ZU ERLEDIGEN
a - Entnimm dem Text über die Steuerermittlungen bei Influencern wortgetreu den Abschnitt von „Traumreisen nach Dubai, Selfies“ bis einschließlich „TikTok oder Instagram.“.
b - Schreibe den Text über die Steuerfahndung bei Influencern im Anschluss an seinen letzten Satz weiter.

TEXTAUSZUG
+++

Traumreisen nach Dubai, Selfies mit Champagner und Designerhandtaschen, Videos aus Strandvillen oder von der Skyline am Burj Khalifa – für viele Influencer ist das Luxusleben nicht nur Alltag, sondern auch Geschäft. Doch während die Likes und Werbedeals steigen, hat nun auch das Finanzamt begonnen, die Glitzerwelt der Social-Media-Stars genauer unter die Lupe zu nehmen.
Seit Monaten fahndet eine eigens eingerichtete Task-Force in Thüringen nach Steuerhinterziehung im Influencer-Milieu. Denn: Wer mit Posts und Kooperationen Geld verdient, muss es auch korrekt versteuern – egal ob auf YouTube, TikTok oder Instagram.
Jetzt wurden die ersten Fälle abgeschlossen – mit handfesten Konsequenzen. In zwei Verfahren konnten die Ermittler nachweisen, dass die Einnahmen aus Werbedeals und Produktplatzierungen nicht ordnungsgemäß angegeben wurden. Das Ergebnis: Steuernachzahlungen in Höhe von 30.000 Euro.

+++

DATENTEIL
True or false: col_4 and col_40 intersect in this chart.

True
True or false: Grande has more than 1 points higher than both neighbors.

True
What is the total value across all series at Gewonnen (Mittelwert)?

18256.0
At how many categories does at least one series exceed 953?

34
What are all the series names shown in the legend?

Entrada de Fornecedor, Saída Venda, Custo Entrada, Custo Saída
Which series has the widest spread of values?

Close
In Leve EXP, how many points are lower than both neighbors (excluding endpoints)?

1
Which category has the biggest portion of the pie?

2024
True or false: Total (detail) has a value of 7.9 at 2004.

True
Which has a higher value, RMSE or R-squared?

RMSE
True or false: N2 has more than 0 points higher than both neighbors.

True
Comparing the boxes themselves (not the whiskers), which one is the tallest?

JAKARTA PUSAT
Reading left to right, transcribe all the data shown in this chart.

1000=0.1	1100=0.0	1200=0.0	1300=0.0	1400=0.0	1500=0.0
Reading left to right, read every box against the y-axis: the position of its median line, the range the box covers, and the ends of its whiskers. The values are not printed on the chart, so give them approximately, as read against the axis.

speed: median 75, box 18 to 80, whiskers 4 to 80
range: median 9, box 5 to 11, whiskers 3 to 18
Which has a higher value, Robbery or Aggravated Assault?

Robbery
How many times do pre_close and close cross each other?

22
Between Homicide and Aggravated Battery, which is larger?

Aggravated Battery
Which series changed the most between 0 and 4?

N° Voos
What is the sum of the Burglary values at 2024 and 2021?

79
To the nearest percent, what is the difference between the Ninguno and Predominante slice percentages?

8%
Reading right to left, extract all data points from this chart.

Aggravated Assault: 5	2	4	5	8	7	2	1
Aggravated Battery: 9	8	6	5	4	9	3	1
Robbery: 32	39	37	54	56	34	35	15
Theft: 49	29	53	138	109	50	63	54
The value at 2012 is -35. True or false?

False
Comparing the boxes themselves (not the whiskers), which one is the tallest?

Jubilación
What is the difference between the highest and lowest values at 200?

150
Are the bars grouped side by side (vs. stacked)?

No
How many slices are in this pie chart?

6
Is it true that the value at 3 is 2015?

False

+++

ANTWORTEN
a -
Traumreisen nach Dubai, Selfies mit Champagner und Designerhandtaschen, Videos aus Strandvillen oder von der Skyline am Burj Khalifa – für viele Influencer ist das Luxusleben nicht nur Alltag, sondern auch Geschäft. Doch während die Likes und Werbedeals steigen, hat nun auch das Finanzamt begonnen, die Glitzerwelt der Social-Media-Stars genauer unter die Lupe zu nehmen.
Seit Monaten fahndet eine eigens eingerichtete Task-Force in Thüringen nach Steuerhinterziehung im Influencer-Milieu. Denn: Wer mit Posts und Kooperationen Geld verdient, muss es auch korrekt versteuern – egal ob auf YouTube, TikTok oder Instagram.

b -
In acht weiteren Fällen blieben die Kassenbücher hingegen unauffällig, die Ermittlungen wurden eingestellt. Insgesamt laufen in Thüringen derzeit noch 22 Verfahren, bundesweit dürfte die Zahl der überprüften Social-Media-Stars allerdings deutlich höher sein.
Mit der verstärkten Kontrolle will die Finanzverwaltung ein klares Signal setzen: Auch Influencer, die mit vermeintlich glamourösem Lifestyle werben, stehen nicht über dem Gesetz. Experten gehen davon aus, dass künftig noch mehr solcher Verfahren folgen könnten – denn der Markt boomt, und mit ihm auch die Einnahmen.